Através de manipulação biológica — que parece saída diretamente da ficção científica — os investigadores tornaram transparentes partes de ratos vivos.
Esta é a primeira vez que os cientistas utilizam um corante alimentar comum para visualizar os tecidos de ratinhos vivos ao microscópio.
Zihao Ou, e os seus colegas, cientistas de materiais da Universidade de Standford, desenvolveram um corante biologicamente seguro que torna os tecidos transparentes, alterando a capacidade de dispersão da luz dos fluidos que rodeiam as células.
Segundo o Science Alert, espera-se que estratégias semelhantes venham a permitir aos investigadores observar claramente o funcionamento das vísceras de um organismo enquanto funcionam dentro de um corpo vivo.
Os investigadores descreveram esta abordagem num novo estudo publicado na revista Science.
No futuro, esta tecnologia poderá tornar as veias mais visíveis para a extração de sangue, facilitar a remoção de tatuagens com laser ou ajudar na deteção precoce e no tratamento de cancros“, afirma Guosong Hong, cientista de materiais da Universidade de Standford.
Quando a luz de um determinado comprimento de onda atravessa materiais com diferentes qualidades de refração, dispersa-se em todas as direções, fazendo com que o material pareça opaco.
É em grande parte por esta razão que mesmo as camadas finas de tecido e os fluidos que as envolvem, como os que as constituem a pele de um animal, não são normalmente transparentes.
Quando estes materiais biológicos partilham o mesmo índice de refração, os raios de luz podem refletir-se a partir de tecidos mais profundos e atravessar a fronteira, proporcionando um nível de resolução que, de outra forma, se perderia por dispersão. Este fenómeno já ocorre naturalmente em alguns animais, incluindo a rã-de-vidro e o peixe-zebra.
Uma forma de o conseguir em tecidos não transparentes é fornecer uma substância que absorva a luz de entrada de comprimentos de onda muito específicos. Uma ligação matemática entre a absorção e a refração de um material, baseada na chamada relação Krammers-Kronia, significa que o ajuste fino de uma característica permite que a outra se altere num grau preciso.
Os investigadores descobriram que um corante de segurança alimentar chamado tartrazina podia absorver uma proporção de luz da cor certa, permitindo aos investigadores alterar o índice de refração do fluido que envolve as células e reduzir significativamente a dispersão.
“O corante é biocompatível — é seguro para os organismos vivos”, explica Ou. Além disso, é muito barato e eficiente, não precisamos de muito para funcionar”.
Esfregar uma mistura do corante amarelo-alaranjado tartazina e água na pele do rato permitiu aos engenheiros ver detalhes dos vasos sanguíneos e dos órgãos, e até observar a contração dos músculos do aparelho digestivo do animal de teste.

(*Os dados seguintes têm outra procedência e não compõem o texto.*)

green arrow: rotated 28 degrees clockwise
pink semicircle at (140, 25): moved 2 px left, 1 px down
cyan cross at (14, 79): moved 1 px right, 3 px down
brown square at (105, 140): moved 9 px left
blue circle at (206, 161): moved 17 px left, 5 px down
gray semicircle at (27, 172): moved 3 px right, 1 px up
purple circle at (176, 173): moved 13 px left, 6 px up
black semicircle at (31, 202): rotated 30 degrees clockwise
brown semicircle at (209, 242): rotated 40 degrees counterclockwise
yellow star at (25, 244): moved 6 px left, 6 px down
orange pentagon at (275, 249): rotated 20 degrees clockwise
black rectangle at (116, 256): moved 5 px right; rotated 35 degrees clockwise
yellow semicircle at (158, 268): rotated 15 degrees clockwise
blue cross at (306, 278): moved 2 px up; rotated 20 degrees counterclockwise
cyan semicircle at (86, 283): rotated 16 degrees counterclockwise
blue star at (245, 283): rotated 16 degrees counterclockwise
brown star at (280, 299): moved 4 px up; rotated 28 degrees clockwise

“São necessários alguns minutos para que a transparência apareça“, diz Ou. “O tempo necessário depende da rapidez com que as moléculas se difundem na pele”.
Uma vez terminado, o corante pode ser lavado, permitindo que a pele se torne novamente opaca. Qualquer tartazina que penetre mais profundamente no corpo acabará por ser expelida.
“Como especialista em ótica, estou espantado com o facto de se ter conseguido tanto através da exploração da relação Kramers-Kronig — excelente exemplo de como os conhecimentos fundamentais de ótica podem ser utilizados para criar novas tecnologias, incluindo na biomedicina”, afirma Adam Wax, responsável pelo programa da Fundação Nacional de Ciência dos EUa que apoiou o trabalho.
O tratamento induziu uma “inflamação mínima” a curto prazo, escreveram os investigadores no estudo, mas não parece ter efeitos a longo prazo na saúde dos animais, medidos pelas alterações do seu peso corporal e pelos resultados das análises ao sangue.
“Esta abordagem oferece um novo meio de visualizar a estrutura e a atividade dos tecidos e órgãos profundos in vivo [no corpo vivo] de uma forma segura, temporária e não invasiva”, escreveram Christopher Rowlands e Jon Gorecki, do Imperial College London, num comentário ao novo estudo. Nem Rowlands, um bioengenheiro, nem Gorecki, um físico, estiveram envolvidos no novo trabalho.
No entanto, a pele humana é cerca de 10 vezes mais espessa do que a de um rato, pelo que ainda não é claro se um método semelhante funcionará em nós. Mas se estudos futuros mostrarem que o corante funciona em humanos e é seguro, poderá tornar-se uma ferramenta médica útil, afirma a equipa de investigação.